(TASK ITEM): Please repeat the line that has "will lie at" and all lines after it, exactly as they appear, through the end of the entries.

(INPUT DATA):
----------------------------------------

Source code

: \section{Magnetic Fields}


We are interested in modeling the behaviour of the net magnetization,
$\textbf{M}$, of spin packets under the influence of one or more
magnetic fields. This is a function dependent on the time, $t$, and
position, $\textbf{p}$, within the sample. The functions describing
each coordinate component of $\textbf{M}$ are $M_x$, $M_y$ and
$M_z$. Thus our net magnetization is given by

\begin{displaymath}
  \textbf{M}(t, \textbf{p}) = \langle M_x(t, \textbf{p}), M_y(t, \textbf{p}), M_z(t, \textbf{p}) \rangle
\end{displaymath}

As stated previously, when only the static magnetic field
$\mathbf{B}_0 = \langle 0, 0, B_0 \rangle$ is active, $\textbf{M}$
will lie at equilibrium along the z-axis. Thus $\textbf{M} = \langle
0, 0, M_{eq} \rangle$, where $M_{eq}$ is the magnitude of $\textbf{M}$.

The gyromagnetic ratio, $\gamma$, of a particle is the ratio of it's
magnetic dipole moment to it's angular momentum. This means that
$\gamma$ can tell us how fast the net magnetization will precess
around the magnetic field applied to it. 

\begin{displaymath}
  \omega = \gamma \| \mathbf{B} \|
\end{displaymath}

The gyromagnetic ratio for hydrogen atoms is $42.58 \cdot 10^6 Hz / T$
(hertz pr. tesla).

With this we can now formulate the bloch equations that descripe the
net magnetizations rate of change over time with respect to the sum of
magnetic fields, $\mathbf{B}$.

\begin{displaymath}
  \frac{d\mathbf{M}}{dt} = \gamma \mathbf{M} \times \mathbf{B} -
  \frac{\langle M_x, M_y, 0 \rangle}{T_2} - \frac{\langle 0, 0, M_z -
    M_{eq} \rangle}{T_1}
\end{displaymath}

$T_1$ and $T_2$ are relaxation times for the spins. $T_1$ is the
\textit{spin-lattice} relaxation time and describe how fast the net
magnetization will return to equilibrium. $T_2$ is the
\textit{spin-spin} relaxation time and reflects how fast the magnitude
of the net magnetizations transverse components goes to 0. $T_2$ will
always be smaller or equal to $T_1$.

----------------------------------------

(ANSWER TO THIS TASK):
will lie at equilibrium along the z-axis. Thus $\textbf{M} = \langle
0, 0, M_{eq} \rangle$, where $M_{eq}$ is the magnitude of $\textbf{M}$.

The gyromagnetic ratio, $\gamma$, of a particle is the ratio of it's
magnetic dipole moment to it's angular momentum. This means that
$\gamma$ can tell us how fast the net magnetization will precess
around the magnetic field applied to it. 

\begin{displaymath}
  \omega = \gamma \| \mathbf{B} \|
\end{displaymath}

The gyromagnetic ratio for hydrogen atoms is $42.58 \cdot 10^6 Hz / T$
(hertz pr. tesla).

With this we can now formulate the bloch equations that descripe the
net magnetizations rate of change over time with respect to the sum of
magnetic fields, $\mathbf{B}$.

\begin{displaymath}
  \frac{d\mathbf{M}}{dt} = \gamma \mathbf{M} \times \mathbf{B} -
  \frac{\langle M_x, M_y, 0 \rangle}{T_2} - \frac{\langle 0, 0, M_z -
    M_{eq} \rangle}{T_1}
\end{displaymath}

$T_1$ and $T_2$ are relaxation times for the spins. $T_1$ is the
\textit{spin-lattice} relaxation time and describe how fast the net
magnetization will return to equilibrium. $T_2$ is the
\textit{spin-spin} relaxation time and reflects how fast the magnitude
of the net magnetizations transverse components goes to 0. $T_2$ will
always be smaller or equal to $T_1$.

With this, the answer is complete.